If you sell on ebay, Discogs, or Amazon then there was sales tax added and paid (to the state) for you. If you sold only in forums, then there was no sales tax collected, I would not worry about it too much. The main thing is to keep your spreadsheet up to date and log every sale starting Jan. 1st. Keep every receipt starting Jan. 1st. Padded envelopes, cardboard mailers, rolls of packing tape, etc. Postal receipts are usually kept for tracking. I put a date at the top like 11-24 in black marker so I can find a shipping date quickly without looking at the fine print on the receipt. Some folks actually print out a paid invoice from PayPal their account and keep those in a folder or binder. Same for ebay and Discogs sales. I won't do that because I can always print it later, it stays online. But I will log each transaction into the sheet and add the expenses next to each sale. I may do a separate spreadsheet for each venue I sell at.
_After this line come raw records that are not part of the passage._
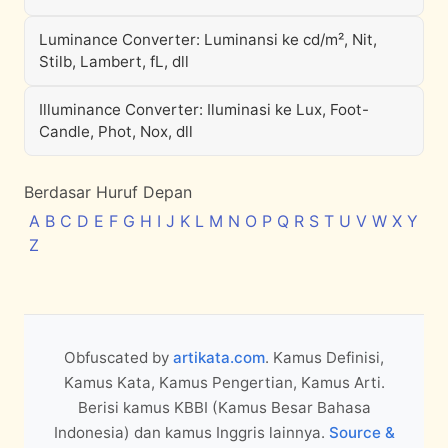
Luminance Converter: Luminansi ke cd/m², Nit,
Stilb, Lambert, fL, dll
Illuminance Converter: Iluminasi ke Lux, Foot-
Candle, Phot, Nox, dll
Berdasar Huruf Depan
A
B
C
D
E
F
G
H
I
J
K
L
M
N
O
P
Q
R
S
T
U
V
W
X
Y
Z
Obfuscated by
artikata.com
. Kamus Definisi,
Kamus Kata, Kamus Pengertian, Kamus Arti.
Berisi kamus KBBI (Kamus Besar Bahasa
Indonesia) dan kamus Inggris lainnya.
Source &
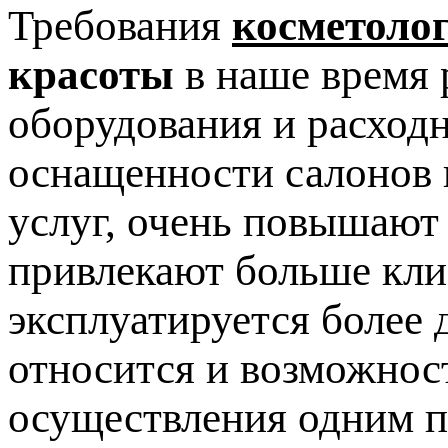
Требования
косметоло
красоты
в наше время 
оборудования и расход
оснащенности салонов 
услуг, очень повышают
привлекают больше клие
эксплуатируется более 
относится и возможнос
осуществления одним п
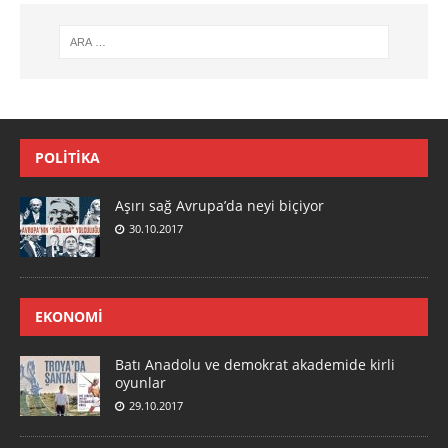
POLITIKA
Aşırı sağ Avrupa’da neyi biçiyor
30.10.2017
EKONOMI
Batı Anadolu ve demokrat akademide kirli
oyunlar
29.10.2017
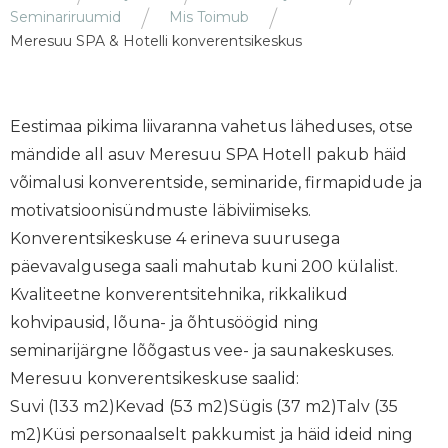
Seminariruumid
Mis Toimub
Meresuu SPA & Hotelli konverentsikeskus
Eestimaa pikima liivaranna vahetus läheduses, otse
mändide all asuv Meresuu SPA Hotell pakub häid
võimalusi konverentside, seminaride, firmapidude ja
motivatsioonisündmuste läbiviimiseks.
Konverentsikeskuse 4 erineva suurusega
päevavalgusega saali mahutab kuni 200 külalist.
Kvaliteetne konverentsitehnika, rikkalikud
kohvipausid, lõuna- ja õhtusöögid ning
seminarijärgne lõõgastus vee- ja saunakeskuses.
Meresuu konverentsikeskuse saalid:
Suvi (133 m2)Kevad (53 m2)Sügis (37 m2)Talv (35
m2)Küsi personaalselt pakkumist ja häid ideid ning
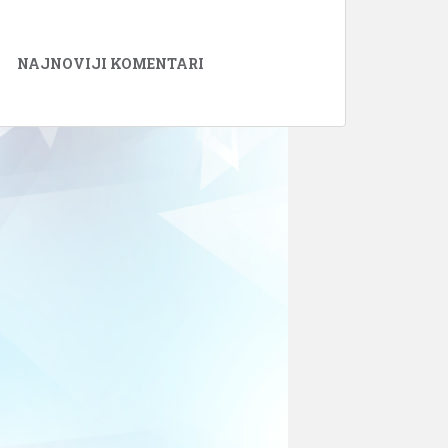
NAJNOVIJI KOMENTARI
Well let’s not get crazy. The good stuff I keep in my collection, but other stuff worth $10-20 each, ya that’s giveaway stuff.
Can somebody summarize the columns we need to maintain a sales spreadsheet for tax purposes? Or a link to one, much appreciated.
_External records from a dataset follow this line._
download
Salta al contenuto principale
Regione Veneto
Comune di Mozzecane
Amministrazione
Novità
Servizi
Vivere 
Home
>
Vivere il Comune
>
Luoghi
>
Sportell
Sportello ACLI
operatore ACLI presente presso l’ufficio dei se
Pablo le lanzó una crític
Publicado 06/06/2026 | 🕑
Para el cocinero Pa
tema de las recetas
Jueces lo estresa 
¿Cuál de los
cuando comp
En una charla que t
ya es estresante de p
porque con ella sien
PayPal has a function where you can see a list of all your transactions by calendar year. Start there. My columns (yours may differ, depending on your needs): Transaction number Item description Sale date Purchase date (the date I bought the item. sometimes I don't know) Site where I sold it (Discogs/eBay/SHF) Sale price–this is the total transaction figure, incl. fees and shipping. Everything that PayPal sees. This column total will equal your 1099-K amount. My purchase price (cost basis) Discogs fee Ebay fee Paypal fee State tax paid Shipping cost Gain (loss)–this is your net gain or loss per item. Subtract cost basis, fees, taxes, and shipping from the sale price to arrive at this figure. The total of this column will be your total gain or loss. This is the number you enter on a Schedule C. If you have a gain, you will owe taxes on it. If you have a loss, you will not owe.
If you like you can also print out each transaction from PP or Discogs, ebay, etc., and place it into a three-ring binder in order of each sale. So you have a book of transactions as well as a spreadsheet. Many businesses print out two copies of a sales invoice, one for customers (getting rarer these days) and one for their own books. I may do this myself. In the event of an audit, I'd love to hand off a huge stack of paper documents for the IRS to have to sort through, and then find it all airtight after all their work going through it. A spreadsheet and a binder supporting that info along with an amazing number of expense receipts.
Sounds suspiciously like work. I've got emails and downloaded ledgers from Paypal, etc. I can use to justify anything I've claimed. I'll give 'em a thumb drive, once they tell me what they are disputing, if that were ever to happen which a sane assessment of my situation says it won't.
LOL! For tax year 2021, the threshold is still $20k and 200 transactions. But some states already lowered it to $600 on their own, and it will affect current and future years.
They don't have to tell you what they are disputing other than they are auditing you, and just picked you at random. It is very unlikely. And I'm not worried about it. But I know that whatever can go wrong in life often will. But yeah, I never said the new developing tax obligation was going to be fun or easy.
I never tried it, and quickly discarded thoughts of trying it, as it always seemed like a headache from the jump to me.
I've got a few bags of old receipts, but many of them don't list titles; they don't go as far back as the '70s though. Even before this change, the entire process was way too onerous for me to see any reason to get involved in it.
"Learn something new everyday." I've never done that very much, only when financially pressed, and never on-line.
Why? It’s not income at that point. If I take a loss on an investment, I’m not paying taxes on that. I suppose it’s not surprising in that they don’t seem to apply any sort of logic or consistency to these cash grabs on the little guy.
Can we switch payment options for the classifieds back to checks and money orders? There are another alternative like a Zelle that could be used? I guess likely that would be the same outcome as PayPal? I don't know
All I meant was that "I'm not surprised' if that's the policy. We're talking about an IMMENSE organization, with MANY people with the potential to impact policy.
Starting to get ready for Saturday and trying to figure out what kind of info I need to keep track of. What a bummer
For sales it's really easy. And it's been explained by me and others right here in this thread not far back. For expenses, it is only a little more complicated. One can do a spreadsheet in Word if you don't do Excel spreadsheets. My top headings will look like this: DATE / TRANS. # / ITEM / PRICE / SHIPPING / TOTAL / Disc. Fees Paid / PP Fees Paid / Ship Cost / Net 1/1 - 12345 - Clash CD - 8.99 - 4.50 - 13.49 - and on - - -
Thanks. I already have a spreadsheet built for sales that I've used for years. Finding the original cost information is going to be the biggest pain. Most of my vinyl I have no receipts at all. Just having to do this sucks as I'm not a business yet I have to account for everything now. To be honest I'd rather throw my stuff in the trash than see the government get a penny more out of me for taxes. As you can tell I'm not a happy camper at all about having to do this.